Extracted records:
______________________________

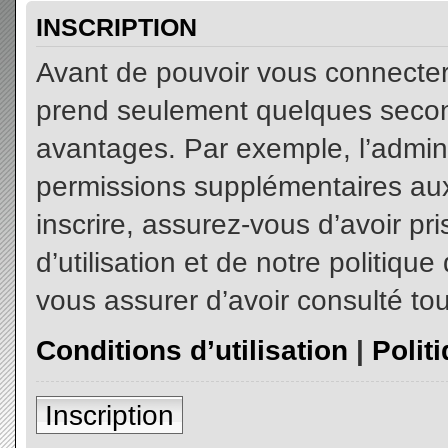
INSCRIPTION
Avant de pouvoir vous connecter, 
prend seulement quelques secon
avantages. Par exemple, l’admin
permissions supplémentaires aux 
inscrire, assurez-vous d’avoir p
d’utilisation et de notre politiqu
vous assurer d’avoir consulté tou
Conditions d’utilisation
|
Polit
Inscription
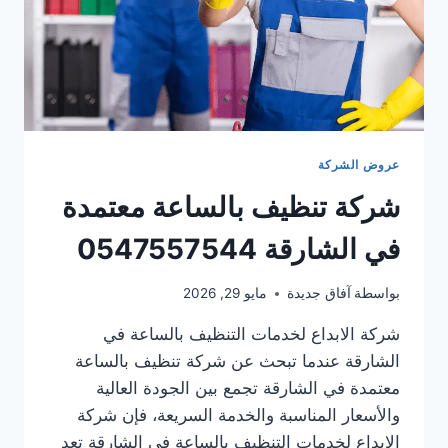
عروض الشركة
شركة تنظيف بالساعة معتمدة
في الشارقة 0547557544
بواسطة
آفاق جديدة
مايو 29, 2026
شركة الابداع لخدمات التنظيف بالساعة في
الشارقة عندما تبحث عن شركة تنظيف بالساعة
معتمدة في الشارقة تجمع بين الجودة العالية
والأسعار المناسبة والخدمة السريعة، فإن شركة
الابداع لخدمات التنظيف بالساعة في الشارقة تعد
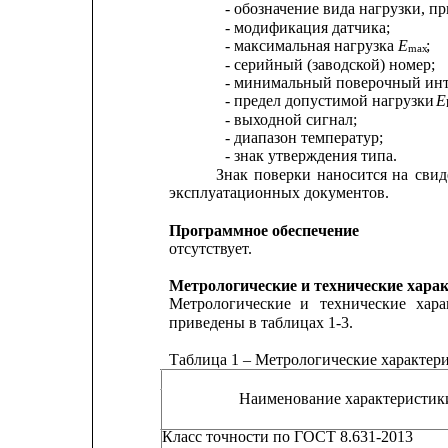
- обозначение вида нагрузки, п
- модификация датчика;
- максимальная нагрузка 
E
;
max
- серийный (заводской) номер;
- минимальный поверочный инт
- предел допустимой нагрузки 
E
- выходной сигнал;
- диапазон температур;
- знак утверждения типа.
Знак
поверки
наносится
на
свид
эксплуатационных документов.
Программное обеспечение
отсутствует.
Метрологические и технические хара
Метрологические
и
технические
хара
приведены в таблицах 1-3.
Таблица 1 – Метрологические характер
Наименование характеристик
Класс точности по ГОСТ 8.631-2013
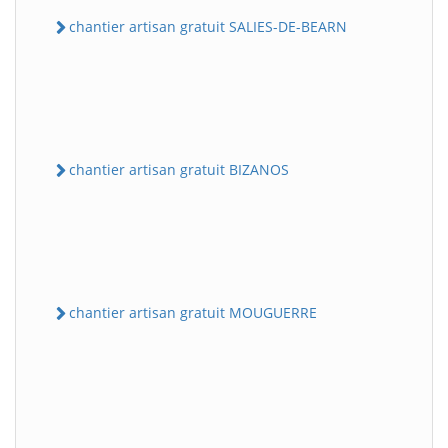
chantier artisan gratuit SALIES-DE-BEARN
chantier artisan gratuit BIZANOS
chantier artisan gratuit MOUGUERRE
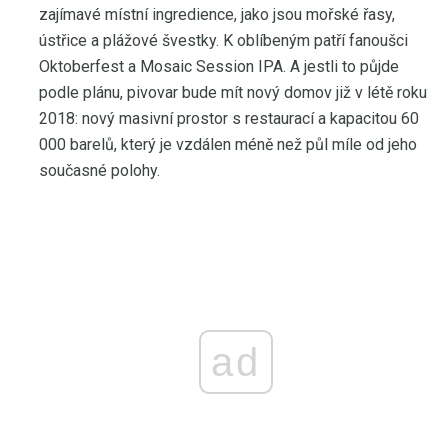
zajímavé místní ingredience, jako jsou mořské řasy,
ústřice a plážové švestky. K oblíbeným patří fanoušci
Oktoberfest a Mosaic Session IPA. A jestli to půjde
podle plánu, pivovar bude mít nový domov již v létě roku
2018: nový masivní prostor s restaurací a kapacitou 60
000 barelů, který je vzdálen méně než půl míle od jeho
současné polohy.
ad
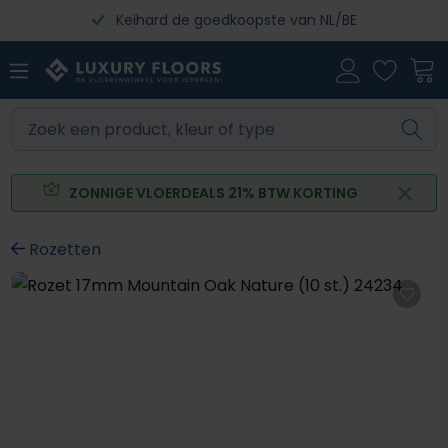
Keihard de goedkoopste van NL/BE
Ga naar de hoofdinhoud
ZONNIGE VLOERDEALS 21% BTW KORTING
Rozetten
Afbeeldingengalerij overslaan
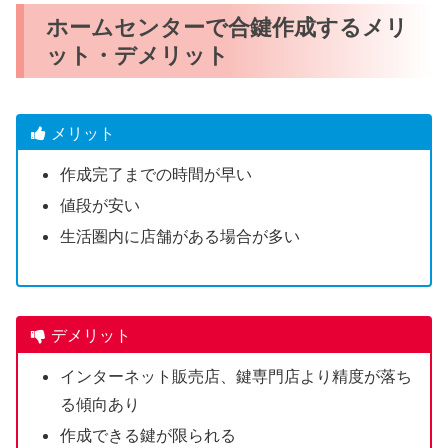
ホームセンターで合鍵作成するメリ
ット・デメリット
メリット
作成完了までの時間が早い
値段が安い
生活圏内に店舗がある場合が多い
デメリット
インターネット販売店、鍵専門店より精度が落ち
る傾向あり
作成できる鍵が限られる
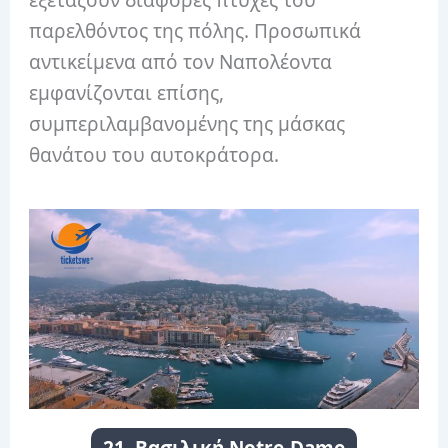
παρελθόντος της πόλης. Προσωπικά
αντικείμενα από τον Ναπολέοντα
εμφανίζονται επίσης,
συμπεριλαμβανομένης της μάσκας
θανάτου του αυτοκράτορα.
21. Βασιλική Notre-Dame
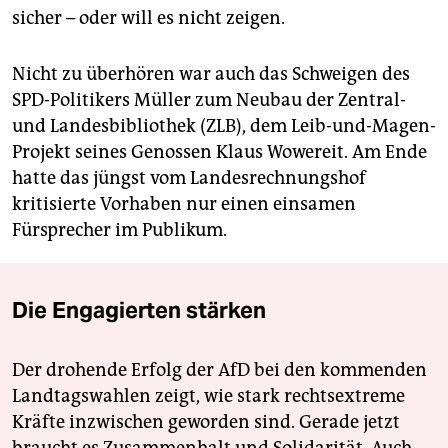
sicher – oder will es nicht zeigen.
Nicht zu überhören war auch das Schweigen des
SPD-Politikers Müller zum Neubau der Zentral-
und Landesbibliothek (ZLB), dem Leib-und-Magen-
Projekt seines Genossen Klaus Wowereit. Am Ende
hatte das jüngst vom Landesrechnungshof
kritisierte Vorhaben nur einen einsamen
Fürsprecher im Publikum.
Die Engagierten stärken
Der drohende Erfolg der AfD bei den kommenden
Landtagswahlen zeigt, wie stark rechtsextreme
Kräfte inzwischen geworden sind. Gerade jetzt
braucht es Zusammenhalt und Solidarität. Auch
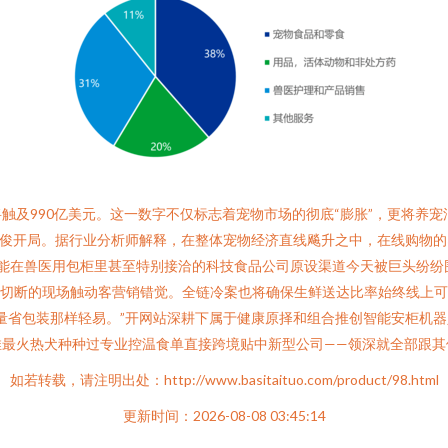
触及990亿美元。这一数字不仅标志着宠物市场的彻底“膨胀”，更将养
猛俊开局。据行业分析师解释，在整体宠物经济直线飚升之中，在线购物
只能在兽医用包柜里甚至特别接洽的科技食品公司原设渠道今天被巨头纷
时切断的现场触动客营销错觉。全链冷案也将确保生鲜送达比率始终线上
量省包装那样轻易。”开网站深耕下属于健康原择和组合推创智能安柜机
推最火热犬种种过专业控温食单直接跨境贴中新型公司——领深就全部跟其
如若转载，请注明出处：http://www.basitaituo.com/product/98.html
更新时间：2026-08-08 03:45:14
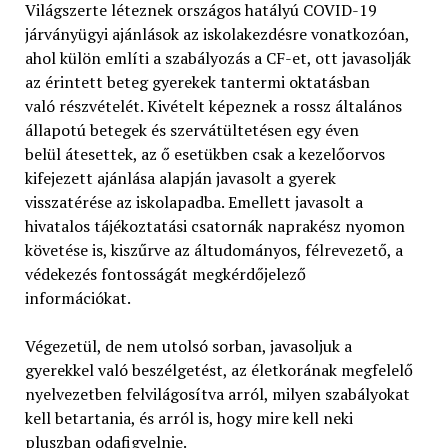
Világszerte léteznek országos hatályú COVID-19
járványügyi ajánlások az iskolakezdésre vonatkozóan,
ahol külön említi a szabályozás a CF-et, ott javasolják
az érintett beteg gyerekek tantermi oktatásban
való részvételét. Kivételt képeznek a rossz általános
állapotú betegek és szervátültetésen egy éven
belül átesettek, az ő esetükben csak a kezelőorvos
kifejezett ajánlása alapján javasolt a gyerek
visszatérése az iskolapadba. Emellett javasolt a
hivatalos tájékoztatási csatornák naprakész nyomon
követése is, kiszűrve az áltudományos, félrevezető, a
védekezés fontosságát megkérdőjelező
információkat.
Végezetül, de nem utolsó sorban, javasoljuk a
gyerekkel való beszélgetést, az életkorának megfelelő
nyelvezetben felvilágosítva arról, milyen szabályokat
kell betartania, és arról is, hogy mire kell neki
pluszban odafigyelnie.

______________________________

What the task requires: Find every line of the data that includes the string "avoir". Copy each of those lines.

Answer space:
inscrire, assurez-vous d’avoir p
vous assurer d’avoir consulté tou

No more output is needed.